Researchers and advocates have long called for the inclusion of SOGIE data — or sexual orientation, gender identity and expression data — across electronic health records, public databases, registries, and clinical trials to get a better understanding of these marginalized populations.

Many researchers who focus on issues related to LGBTQ+ health got their start in HIV/AIDS work. In those early days, researchers spent a lot of time simply trying to convince people that trans women were not the same as men who have sex with men, Poteat said, which may be partly why there’s so much focus on that population in HIV research today.

In a separate study, Minalga looked at 41 milestone HIV clinical trials between 1991 and 2023. They found that out of more than 170,000 total participants, less than 1% were identified as part of the trans community, and 94% of those were trans women.

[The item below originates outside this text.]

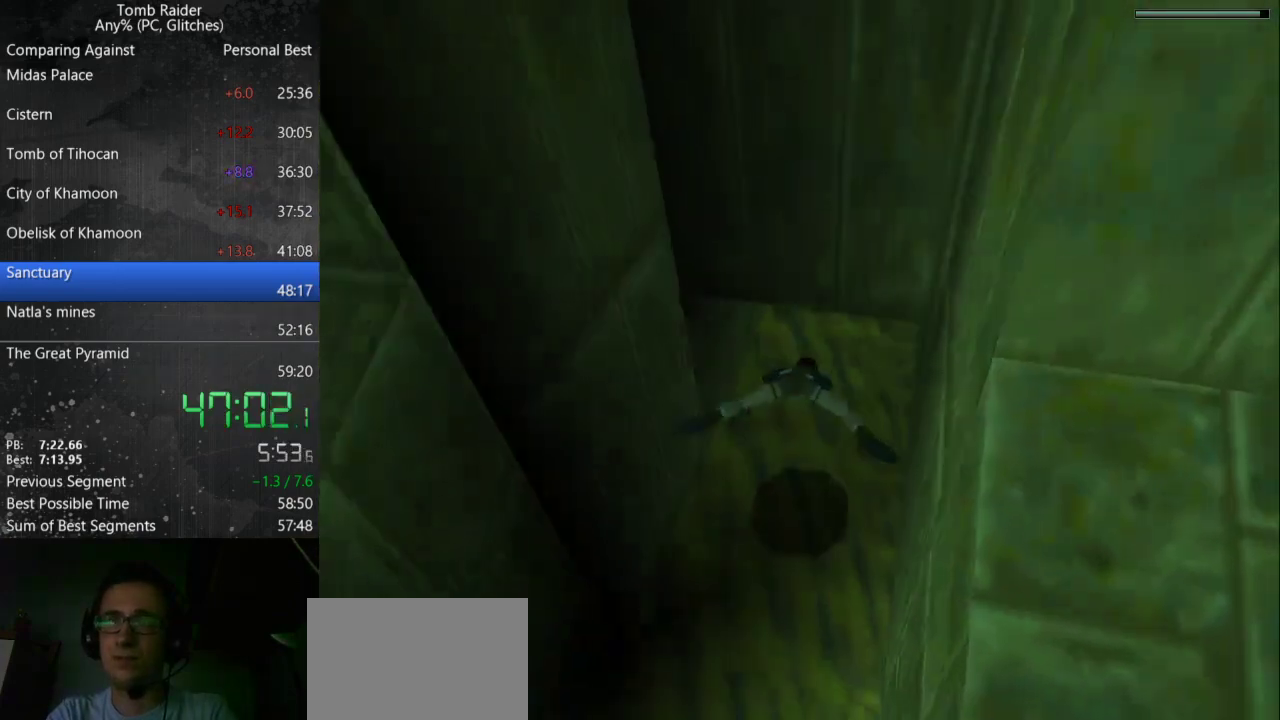
{"keys": ["down", "jump"], "events": [[200, "down", "down"]]}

“Trans people are definitely in these studies. They’re just not recognized as such, and the research wasn’t designed with trans people in mind,” Minalga said, noting that the first major HIV prevention study to use the word “transgender” at all was published in 2005. “Even though trans people are participating in clinical research and giving our biospecimens, our blood, our tissues, our time — when those data get analyzed, published, and presented, and then inform clinical practice, they don’t make it back to us.”

If the lack of data on trans people is harmful for HIV research and policy development, the consequences are amplified even further for areas of health that haven’t been so publicly tied to LGBTQ+ populations, Tordoff said. Clinicians often don’t have extensive data on how certain interventions or treatments work for trans patients. This means they need to extrapolate from data on cisgender people, but not every physician is comfortable doing that.

The push for better data collection on gender identity

Change could be coming. In November 2023, the Centers for Medicare and Medicaid Services introduced optional questions on SOGIE data for state Medicaid programs to collect from applicants. The agency recommends collecting information on sex assigned at birth, gender identity, and sexual orientation. While data from CMS wouldn’t be nationally representative, self-reported SOGIE data has never been collected on such a large scale, according to Nathaniel Tran, an assistant professor at the University of Illinois at Chicago School of Public Health who wrote in JAMA about the potential impact of the move.

Few states currently collect this data on Medicaid applications, and no states collect all SOGIE information in the same way. Tran hopes the National Association of Medicaid Directors, a nonpartisan group of state program directors, will be able to streamline data collection.

“This is a lower-hanging fruit,” said Tran.

At the same time, legislation restricting gender-affirming care continues to spread across the country, which could stifle efforts to collect more meaningful health data on queer populations.

It makes sense, Tran said, that LGBTQ+ people who live in states restricting access to gender-affirming care would not trust the state to protect their data. “That’s a very pragmatic tension,” they said.

But Tran believes that most clinicians and researchers don’t have bad intentions, but rather have never had the opportunity to learn about LGBTQ+ populations in the first place. “You caught me on a very optimistic day,” they said.

In the meantime, researchers focused on LGBTQ+ populations are left to manage their own work balancing the need for even better data on trans people with HIV, and the enormous gaps for data on the trans population in every other health area.

Poteat, whose research often focuses on HIV and trans people, says that trans people participating in research are also frustrated by the way they are considered. People are tired of being asked personal questions about their sex life and then not seeing themselves or their needs reflected in the results.

“Part of my passion for HIV is because of all that it represents and highlights the structural challenges in our society,” Poteat said. “It reminds us of the consequences of homophobia and transphobia and racism.”